Wednesday, May 6, 2009

Only One Stone - Lucky Me

I went to the monthly support group meeting on Monday. (I missed last month, because it just fell out of my brain. Thought about it that afternoon...and then, poof, it was gone.) We begin with a freebie fast food dinner courtesy of one of the drug manufacturers. Not my ideal dinner, but if I don't snarf something at 5:30, it may be 8 or 8:30 before I get a chance to eat.

I introduced myself to another late-arriver who sat next to me. I usually ask if someone is a patient or caregiver, but nothing beyond that. They can volunteer whatever they want to share. It turned out this dear lady, we'll call her Alice, was a caregiver. In a few brief sentences, she filled me in: her son is the patient. His brain tumor is back, for the third time. Clearly, they don't think he has a lot of time left. Alice and her husband have moved here for a month from a far western state. Then her exquisite daughter-in-law arrived with her 14-year old grandson. An older grandson wasn't up to attending a meeting; he'd decided to just wait in the car.

My heart broke in a thousand pieces for all of them. I can't imagine how they felt, but I was glad that they came, and told her that. I also told her about other programs, like the personal counselors and free massages. I told her about a cancer program at another facility that offers different services, like yoga and meditation. I gave her the number of the social worker, who could tell her about all this in greater detail, and hook her up directly with the appropriate agencies. It felt like nothing. I know it wasn't, and I know she appreciated it all, but it felt like nothing. It was just the tiniest glimmer into a caregiver's sense of helplessness.

We separated for the support groups. There are meetings for children, caregivers, and cancer patients, divided by cancer type. In my group, almost all the caregivers attend the MM meeting with their spouse, instead of the caregivers' meeting. I went in with a heavy heart, thinking about Alice and her family. In many ways, cancer is harder on the caregiver and the family than it is on the patient. We've got clearly defined goals and objectives, and few responsibilities. But the caregiver's role is less defined, and more challenging, especially when there are minor children.
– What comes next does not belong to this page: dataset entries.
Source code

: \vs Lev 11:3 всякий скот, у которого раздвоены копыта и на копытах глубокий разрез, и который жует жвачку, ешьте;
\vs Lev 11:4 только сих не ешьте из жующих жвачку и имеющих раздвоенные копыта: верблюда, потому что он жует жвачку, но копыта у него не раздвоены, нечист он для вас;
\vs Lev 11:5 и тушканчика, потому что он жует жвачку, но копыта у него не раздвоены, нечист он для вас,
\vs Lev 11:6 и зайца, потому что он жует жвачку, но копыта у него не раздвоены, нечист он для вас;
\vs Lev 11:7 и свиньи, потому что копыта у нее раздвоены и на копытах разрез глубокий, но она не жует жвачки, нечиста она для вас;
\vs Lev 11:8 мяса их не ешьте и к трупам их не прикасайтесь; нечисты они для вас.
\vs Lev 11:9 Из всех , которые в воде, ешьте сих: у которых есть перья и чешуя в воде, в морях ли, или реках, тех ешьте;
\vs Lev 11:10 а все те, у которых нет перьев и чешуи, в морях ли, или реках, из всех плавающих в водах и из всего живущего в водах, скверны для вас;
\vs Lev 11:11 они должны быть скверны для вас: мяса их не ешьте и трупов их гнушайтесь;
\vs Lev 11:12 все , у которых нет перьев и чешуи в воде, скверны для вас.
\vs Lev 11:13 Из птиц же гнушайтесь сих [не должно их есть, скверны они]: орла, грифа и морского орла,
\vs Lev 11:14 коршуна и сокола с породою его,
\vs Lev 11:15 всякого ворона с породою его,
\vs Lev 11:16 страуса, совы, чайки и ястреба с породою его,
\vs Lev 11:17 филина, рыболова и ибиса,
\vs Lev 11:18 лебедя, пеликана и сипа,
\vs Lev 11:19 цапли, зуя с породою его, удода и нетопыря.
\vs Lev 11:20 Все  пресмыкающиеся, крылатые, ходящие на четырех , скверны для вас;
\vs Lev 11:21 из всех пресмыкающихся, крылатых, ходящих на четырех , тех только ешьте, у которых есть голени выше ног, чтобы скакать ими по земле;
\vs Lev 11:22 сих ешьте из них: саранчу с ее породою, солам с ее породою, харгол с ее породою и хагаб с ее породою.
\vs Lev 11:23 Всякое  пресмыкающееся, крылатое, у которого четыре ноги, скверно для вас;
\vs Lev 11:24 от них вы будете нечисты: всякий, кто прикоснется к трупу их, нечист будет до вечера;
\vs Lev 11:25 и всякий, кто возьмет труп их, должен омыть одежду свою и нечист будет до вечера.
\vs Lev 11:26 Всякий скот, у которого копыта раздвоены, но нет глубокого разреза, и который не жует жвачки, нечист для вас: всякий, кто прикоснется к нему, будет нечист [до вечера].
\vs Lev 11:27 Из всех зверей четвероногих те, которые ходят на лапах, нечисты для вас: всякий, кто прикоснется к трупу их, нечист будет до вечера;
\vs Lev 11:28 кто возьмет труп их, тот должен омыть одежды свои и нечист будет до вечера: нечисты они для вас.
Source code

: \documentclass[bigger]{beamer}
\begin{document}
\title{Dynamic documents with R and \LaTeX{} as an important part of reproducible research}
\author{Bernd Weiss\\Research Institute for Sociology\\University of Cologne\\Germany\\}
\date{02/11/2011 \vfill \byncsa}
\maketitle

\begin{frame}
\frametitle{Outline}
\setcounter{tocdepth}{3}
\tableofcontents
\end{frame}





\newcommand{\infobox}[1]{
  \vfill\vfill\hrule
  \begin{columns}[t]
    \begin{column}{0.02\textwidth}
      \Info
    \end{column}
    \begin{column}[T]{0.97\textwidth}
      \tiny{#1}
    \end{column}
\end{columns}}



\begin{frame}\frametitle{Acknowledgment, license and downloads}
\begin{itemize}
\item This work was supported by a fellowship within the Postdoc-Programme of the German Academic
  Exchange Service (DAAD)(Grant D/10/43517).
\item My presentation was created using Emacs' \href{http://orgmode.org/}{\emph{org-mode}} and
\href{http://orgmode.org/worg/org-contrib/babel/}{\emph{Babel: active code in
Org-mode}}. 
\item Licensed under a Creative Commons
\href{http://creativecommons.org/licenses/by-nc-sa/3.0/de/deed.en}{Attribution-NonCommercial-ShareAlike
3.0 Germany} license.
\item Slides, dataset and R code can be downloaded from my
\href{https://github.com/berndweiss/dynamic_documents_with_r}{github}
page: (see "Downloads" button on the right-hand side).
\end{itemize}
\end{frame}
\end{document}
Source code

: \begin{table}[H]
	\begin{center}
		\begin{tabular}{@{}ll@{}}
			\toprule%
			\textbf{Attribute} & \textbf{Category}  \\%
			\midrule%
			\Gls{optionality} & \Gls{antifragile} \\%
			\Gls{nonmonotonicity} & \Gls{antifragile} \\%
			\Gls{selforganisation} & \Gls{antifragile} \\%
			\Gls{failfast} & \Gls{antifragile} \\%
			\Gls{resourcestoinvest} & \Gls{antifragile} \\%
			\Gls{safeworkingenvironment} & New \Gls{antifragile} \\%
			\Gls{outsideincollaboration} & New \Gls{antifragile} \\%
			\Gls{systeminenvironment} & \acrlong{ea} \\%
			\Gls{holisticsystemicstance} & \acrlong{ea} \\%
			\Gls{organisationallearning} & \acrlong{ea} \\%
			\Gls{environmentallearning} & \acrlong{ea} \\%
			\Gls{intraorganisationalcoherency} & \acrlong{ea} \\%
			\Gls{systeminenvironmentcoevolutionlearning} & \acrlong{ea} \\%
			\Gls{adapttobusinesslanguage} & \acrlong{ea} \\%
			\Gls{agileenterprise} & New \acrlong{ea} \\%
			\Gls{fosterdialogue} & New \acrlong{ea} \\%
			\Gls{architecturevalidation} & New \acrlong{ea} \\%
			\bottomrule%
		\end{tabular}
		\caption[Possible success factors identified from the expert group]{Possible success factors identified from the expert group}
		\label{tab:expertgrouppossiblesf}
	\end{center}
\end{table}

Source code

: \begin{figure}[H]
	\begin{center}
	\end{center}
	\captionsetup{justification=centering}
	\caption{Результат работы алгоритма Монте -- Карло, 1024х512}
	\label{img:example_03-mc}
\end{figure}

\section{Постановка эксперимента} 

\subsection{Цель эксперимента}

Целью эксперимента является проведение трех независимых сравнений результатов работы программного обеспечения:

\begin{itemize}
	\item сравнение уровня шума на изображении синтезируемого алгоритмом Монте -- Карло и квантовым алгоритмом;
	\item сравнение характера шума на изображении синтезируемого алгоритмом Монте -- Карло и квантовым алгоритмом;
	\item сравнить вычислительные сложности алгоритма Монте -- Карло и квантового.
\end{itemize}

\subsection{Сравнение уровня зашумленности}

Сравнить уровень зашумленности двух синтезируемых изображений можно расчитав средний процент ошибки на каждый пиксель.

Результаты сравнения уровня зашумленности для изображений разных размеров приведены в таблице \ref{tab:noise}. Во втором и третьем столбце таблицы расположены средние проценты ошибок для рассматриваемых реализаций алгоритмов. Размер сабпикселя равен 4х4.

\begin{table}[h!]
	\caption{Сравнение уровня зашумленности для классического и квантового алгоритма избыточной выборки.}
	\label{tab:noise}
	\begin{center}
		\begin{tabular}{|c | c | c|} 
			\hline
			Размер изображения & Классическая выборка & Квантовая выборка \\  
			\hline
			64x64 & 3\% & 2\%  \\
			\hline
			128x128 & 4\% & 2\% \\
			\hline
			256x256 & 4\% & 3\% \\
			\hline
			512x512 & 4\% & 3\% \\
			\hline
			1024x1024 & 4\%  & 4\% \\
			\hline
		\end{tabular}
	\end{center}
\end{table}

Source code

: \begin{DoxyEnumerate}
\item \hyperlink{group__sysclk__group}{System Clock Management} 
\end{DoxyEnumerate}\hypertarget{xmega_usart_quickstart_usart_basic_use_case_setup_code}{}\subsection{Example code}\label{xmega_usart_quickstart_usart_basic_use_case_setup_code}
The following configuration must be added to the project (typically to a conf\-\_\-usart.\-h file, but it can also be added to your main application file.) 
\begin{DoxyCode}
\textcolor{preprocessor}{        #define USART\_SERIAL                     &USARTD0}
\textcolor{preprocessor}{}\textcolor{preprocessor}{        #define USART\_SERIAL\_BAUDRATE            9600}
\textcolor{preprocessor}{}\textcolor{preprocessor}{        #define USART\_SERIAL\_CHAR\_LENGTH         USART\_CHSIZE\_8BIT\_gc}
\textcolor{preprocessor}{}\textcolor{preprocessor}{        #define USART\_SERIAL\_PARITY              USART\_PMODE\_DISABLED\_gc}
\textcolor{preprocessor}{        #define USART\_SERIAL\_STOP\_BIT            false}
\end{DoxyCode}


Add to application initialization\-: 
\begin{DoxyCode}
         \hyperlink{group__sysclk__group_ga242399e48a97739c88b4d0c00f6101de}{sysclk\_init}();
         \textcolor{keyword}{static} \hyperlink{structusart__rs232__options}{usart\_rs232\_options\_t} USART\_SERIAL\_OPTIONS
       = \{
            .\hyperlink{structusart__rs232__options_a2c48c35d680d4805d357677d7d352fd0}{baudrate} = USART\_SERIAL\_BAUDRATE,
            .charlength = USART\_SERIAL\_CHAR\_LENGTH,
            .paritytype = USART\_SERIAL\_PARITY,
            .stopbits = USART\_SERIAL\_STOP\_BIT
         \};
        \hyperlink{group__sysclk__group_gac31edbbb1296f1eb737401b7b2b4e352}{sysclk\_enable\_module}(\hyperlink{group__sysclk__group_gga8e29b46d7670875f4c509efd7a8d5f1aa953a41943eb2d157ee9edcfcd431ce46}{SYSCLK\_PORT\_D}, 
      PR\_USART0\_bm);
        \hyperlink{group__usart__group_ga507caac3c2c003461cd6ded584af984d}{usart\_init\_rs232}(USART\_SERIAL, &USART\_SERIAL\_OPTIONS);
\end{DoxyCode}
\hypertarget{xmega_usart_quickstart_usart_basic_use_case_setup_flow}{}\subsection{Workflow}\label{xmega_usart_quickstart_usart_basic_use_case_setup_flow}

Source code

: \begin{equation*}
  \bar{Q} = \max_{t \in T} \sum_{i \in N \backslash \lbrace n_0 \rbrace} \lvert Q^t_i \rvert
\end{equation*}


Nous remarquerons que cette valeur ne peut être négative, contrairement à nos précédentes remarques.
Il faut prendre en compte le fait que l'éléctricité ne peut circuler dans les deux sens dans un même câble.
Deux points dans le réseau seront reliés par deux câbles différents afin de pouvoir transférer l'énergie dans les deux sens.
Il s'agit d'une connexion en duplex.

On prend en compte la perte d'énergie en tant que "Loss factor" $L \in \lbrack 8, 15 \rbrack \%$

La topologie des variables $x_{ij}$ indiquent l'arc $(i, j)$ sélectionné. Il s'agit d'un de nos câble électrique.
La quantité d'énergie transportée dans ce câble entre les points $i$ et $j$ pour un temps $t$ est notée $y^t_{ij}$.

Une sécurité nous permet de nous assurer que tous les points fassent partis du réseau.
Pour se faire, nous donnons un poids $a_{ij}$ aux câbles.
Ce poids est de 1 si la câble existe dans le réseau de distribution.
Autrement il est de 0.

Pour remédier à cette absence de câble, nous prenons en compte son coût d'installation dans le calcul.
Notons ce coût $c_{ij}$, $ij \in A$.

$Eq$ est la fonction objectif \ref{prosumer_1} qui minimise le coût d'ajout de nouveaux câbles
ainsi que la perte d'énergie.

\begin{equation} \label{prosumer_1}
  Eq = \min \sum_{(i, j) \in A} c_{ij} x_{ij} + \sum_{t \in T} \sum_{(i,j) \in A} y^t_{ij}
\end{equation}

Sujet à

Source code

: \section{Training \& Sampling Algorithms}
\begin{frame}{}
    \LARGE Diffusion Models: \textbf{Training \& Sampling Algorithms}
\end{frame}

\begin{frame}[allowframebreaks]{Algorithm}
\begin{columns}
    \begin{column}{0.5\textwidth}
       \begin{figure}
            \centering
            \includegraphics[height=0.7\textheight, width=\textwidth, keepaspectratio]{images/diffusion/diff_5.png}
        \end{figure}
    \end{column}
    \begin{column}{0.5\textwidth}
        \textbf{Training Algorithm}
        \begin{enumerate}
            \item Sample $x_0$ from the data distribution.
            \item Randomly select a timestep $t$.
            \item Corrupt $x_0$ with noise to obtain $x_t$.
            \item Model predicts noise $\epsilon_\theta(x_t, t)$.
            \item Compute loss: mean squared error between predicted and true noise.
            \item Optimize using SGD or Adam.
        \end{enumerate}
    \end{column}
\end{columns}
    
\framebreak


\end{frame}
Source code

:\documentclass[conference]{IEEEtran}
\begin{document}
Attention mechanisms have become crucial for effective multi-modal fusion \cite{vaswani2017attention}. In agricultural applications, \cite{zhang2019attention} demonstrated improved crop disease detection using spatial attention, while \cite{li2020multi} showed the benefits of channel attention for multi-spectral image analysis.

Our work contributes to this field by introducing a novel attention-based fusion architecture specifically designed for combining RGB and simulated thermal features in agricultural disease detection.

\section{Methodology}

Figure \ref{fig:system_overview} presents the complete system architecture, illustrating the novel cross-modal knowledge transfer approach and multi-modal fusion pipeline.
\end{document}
I was distracted by an excellent meeting. But I have thought about Alice and her family every day since then, realizing that by the time next month's meeting rolls around, her son will probably be gone. I usually struggle with envy when I go to support meetings: I seem to be the only unmarried MM patient and going through this without a partner/caregiver is, I believe, my biggest challenge. But maybe that's a blessing in disguise, too.

by Piet Hein

If a nasty jagged stone
gets into your shoe,
thank the Lord it came alone –
what if it were two?

1 comment:

tim's wife said...

You are a brave gal facing this
without someone always by your side. I'm humbled by your courage.
And you are so right about the difference when children are involved. The hardest thing that Tim and I deal with is our young daughter. It breaks our hearts to think of how her life has been altered and the fear she now lives with everyday. So unfair for any child. The only time my husband ever got down about his diagnosis was when he thought about the possibility of leaving her and what it would do to her. It's an agony I wouldn't wish on anyone.
I just caught a few moments of that Susan Sarandon movie last night where she is saying goodbye to her kids because she is dying of cancer. I burst into tears and turned it off. There are many who have more "stones" than us and it looks like all of us can be just overcome with sympathy.